Every line from the start of the records through the line with "TURTIȚA NĂZDRĂVANĂ @" is to be written out exactly; pictures are not.

- Collection entries:

◇ ◇ ◇

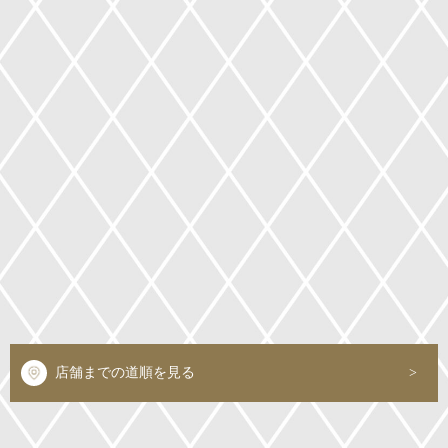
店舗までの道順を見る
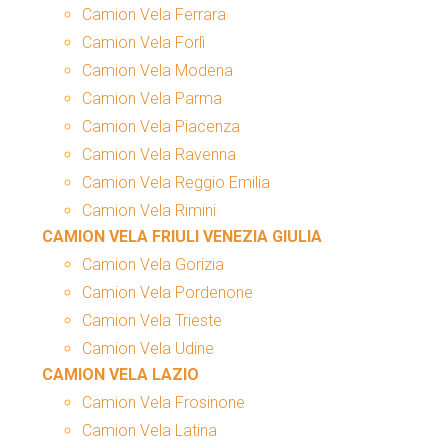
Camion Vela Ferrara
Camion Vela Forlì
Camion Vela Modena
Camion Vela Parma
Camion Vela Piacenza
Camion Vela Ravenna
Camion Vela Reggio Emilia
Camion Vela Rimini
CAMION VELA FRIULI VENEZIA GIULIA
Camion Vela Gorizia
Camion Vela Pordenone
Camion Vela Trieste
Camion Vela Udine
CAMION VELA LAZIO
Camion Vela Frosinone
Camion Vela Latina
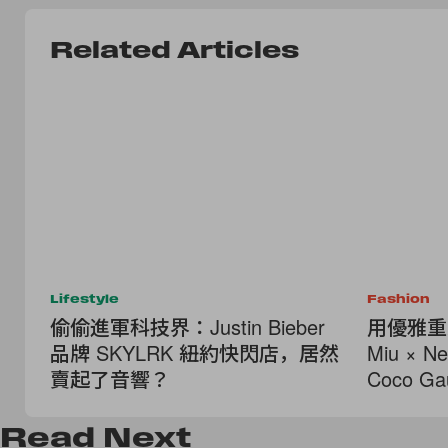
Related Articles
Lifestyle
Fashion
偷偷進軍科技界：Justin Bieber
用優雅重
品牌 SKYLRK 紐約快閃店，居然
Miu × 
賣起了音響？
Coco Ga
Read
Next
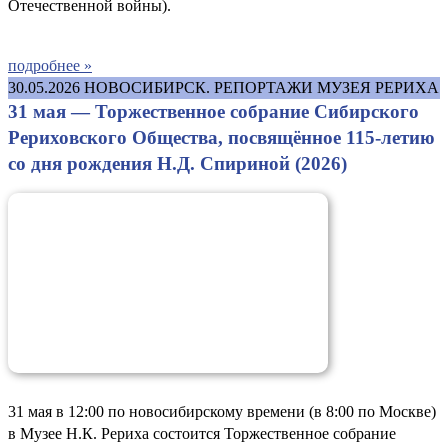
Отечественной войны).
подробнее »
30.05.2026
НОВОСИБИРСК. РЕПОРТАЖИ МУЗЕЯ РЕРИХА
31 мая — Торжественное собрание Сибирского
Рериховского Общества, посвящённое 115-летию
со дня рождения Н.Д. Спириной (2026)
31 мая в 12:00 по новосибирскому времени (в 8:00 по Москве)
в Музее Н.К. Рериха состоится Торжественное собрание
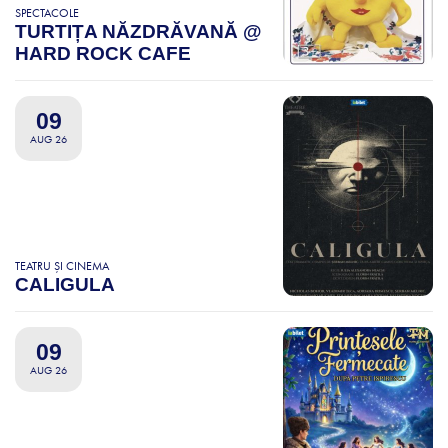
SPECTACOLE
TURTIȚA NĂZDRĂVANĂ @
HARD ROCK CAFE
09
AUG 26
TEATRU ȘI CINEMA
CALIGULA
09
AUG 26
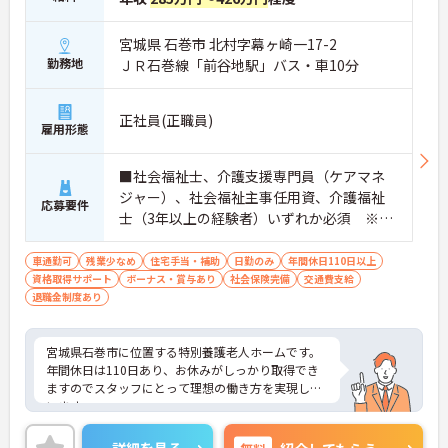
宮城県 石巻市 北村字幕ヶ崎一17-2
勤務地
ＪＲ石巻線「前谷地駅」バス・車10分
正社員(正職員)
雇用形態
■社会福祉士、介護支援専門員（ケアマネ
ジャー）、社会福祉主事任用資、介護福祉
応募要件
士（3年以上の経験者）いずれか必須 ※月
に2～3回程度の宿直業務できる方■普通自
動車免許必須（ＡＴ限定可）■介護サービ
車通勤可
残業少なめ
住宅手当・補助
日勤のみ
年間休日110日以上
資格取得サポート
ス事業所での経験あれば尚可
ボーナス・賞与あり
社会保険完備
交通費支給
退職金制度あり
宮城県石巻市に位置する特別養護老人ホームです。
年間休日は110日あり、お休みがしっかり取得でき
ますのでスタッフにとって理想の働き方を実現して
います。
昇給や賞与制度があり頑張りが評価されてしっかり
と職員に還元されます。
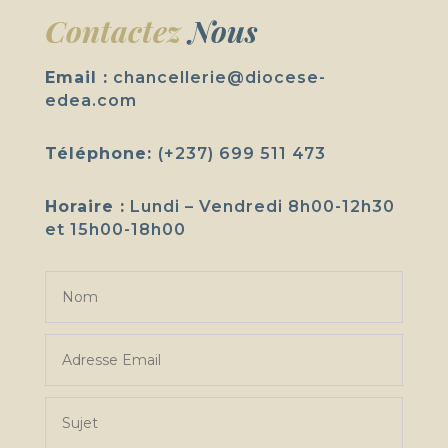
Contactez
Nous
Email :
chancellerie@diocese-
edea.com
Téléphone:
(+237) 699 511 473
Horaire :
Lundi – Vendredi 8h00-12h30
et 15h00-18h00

◇ ◇ ◇

- TASK ANSWER:
店舗までの道順を見る
Camion Vela Ferrara
Camion Vela Forlì
Camion Vela Modena
Camion Vela Parma
Camion Vela Piacenza
Camion Vela Ravenna
Camion Vela Reggio Emilia
Camion Vela Rimini
CAMION VELA FRIULI VENEZIA GIULIA
Camion Vela Gorizia
Camion Vela Pordenone
Camion Vela Trieste
Camion Vela Udine
CAMION VELA LAZIO
Camion Vela Frosinone
Camion Vela Latina
Related Articles
Lifestyle
Fashion
偷偷進軍科技界：Justin Bieber
用優雅重
品牌 SKYLRK 紐約快閃店，居然
Miu × 
賣起了音響？
Coco Ga
Read
Next
Отечественной войны).
подробнее »
30.05.2026
НОВОСИБИРСК. РЕПОРТАЖИ МУЗЕЯ РЕРИХА
31 мая — Торжественное собрание Сибирского
Рериховского Общества, посвящённое 115-летию
со дня рождения Н.Д. Спириной (2026)
31 мая в 12:00 по новосибирскому времени (в 8:00 по Москве)
в Музее Н.К. Рериха состоится Торжественное собрание
SPECTACOLE
TURTIȚA NĂZDRĂVANĂ @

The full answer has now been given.